Analógico e Digital – Integrar ou Desintegrar?

Os veículos de mídia encontram-se em diferentes estágios diante da internet e das demais plataformas digitais. Para uma minoria cada vez menor, ainda é algo distante, que um dia talvez acabe com o próprio negócio. Em alguns casos estas empresas são dirigidas por pessoas que, como eu, nasceram na época 100% analógica, onde nada disso existia e que foram bem sucedidas fazendo as coisas como era feitas, na época. Diferentemente de mim, porém, estas pessoas resistem, como quem segue em frente, com os olhos fechados, torcendo para que o mundo não acabe antes da gente. O futuro parece mesmo temeroso, seja pela bomba ambiental, atômica ou digital.

Na maior parte destas empresas, alguém da família dos acionistas, sempre mais jovem, recebe a tarefa de acompanhar o assunto, talvez fazer ou comprar um site e até contratar algumas pessoas, desde que mantenha este mundo o máximo separado do mundo real, aquele que paga as contas e os dividendos dos sócios. Isto seria suficiente para que estes dirigentes sintam que estão na internet, fazendo o que precisa ser feito.

 Há um segundo grupo, talvez a maioria absoluta,  que percebe bem, embora um pouquinho atrasado, que a era digital oferece um mundo de oportunidades e que os seus velhos atributos (como por exemplo, marca, conceito, relação com os clientes) podem ser sim, continuar a ser importantes diferenciais competitivos. Talvez não sejam mais suficientes por si só. Fatores como inovação, flexibilidade e gente podem ser ainda mais importantes. Não é verdade porém, que já não fossem determinantes antes. Nestas empresas que compõem o segundo grupo, o discurso costuma ser correto. Algumas o utilizam em campanhas de propaganda, e nos escritos internos, que funcionam quase que como declaração de intenções. Na prática, existem dois mundos separados, um analógico e outro digital, em que as pessoas se estranham e não precisam e nem fazem a menor questão de entender a lógica do outro lado. Isto é refletido diretamente na forma como o conteúdo é produzido (costumam existir editorias de internet que funcionam separadamente) e comercializados ( executivos tradicionais de um lado e outros de internet do outro, ainda que muitas vezes visitando os mesmos clientes, quando estes também não separam quem compra o digital).  Também no discurso fala-se em uma abordagem multiplataforma, mas ela não é real, a não ser que consideremos que o que é separado, em algum momento, no universo estará junto.

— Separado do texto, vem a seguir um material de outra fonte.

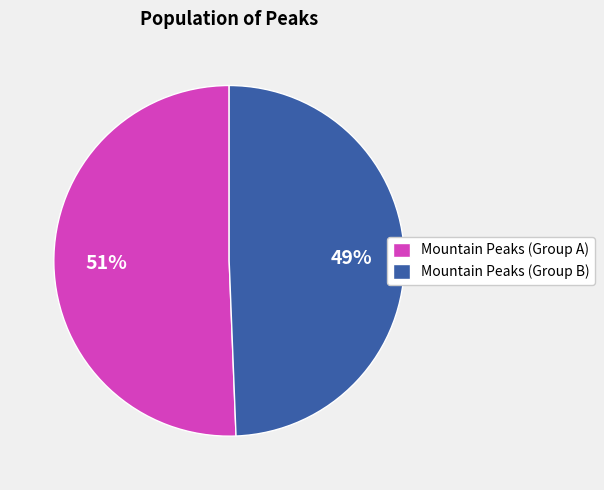

To the nearest percent, what percentage of the pie is Mountain Peaks (Group B)?

49%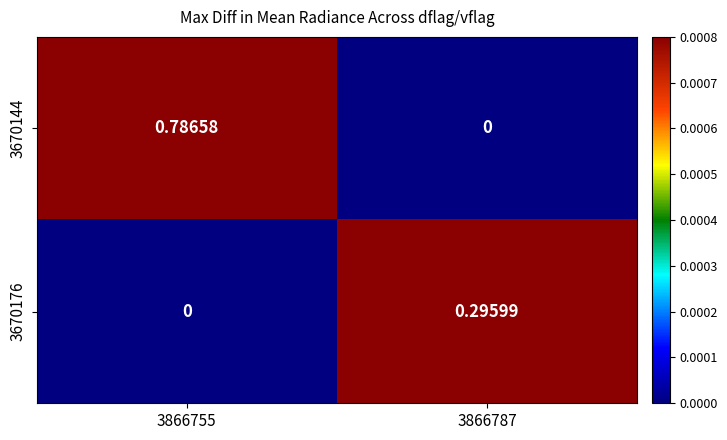

Between 3866755 and 3866787, which series saw the biggest shift?

3670144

 Há uma rara minoria que já conseguiu superar este estágio e enfrenta de verdade os desafios da integração analógico x digital. Superar o estágio anterior não significa ter atingido a plena integração. Talvez ela nem exista e talvez nunca vá existir 100%. Significa, porém, lidar com coragem com as diferenças, com as incertezas, com as perguntas sem repostas certas ou erradas e com os infinitos obstáculos de processos existentes na produção do conteúdo e de sua comercialização. Pessoas lutam por espaços ocupados, desde que o mundo é mundo, e é fácil defender estruturas menos formais ou hierarquizadas quando não se está no topo. Ou defender integrações de editorias, quando um dos cargos que pode desaparecer não é o seu. Na defesa de posições, jovens de vanguarda costumam ser tão conservadores como o mais tradicional dos mortais.

O jogo é duro. Integrar passa por desintegrar o que já existe. A empresa de mídia que não estiver muito convicta da estratégia multiplataforma (se for este o caso), tenderá a recuar e optar pelo caminho mais fácil, e que, temporariamente, agrada a todo mundo: cada um de seu lado, vivendo com os seus próprios problemas, se possível, sem muito contato, que é para não incomodar.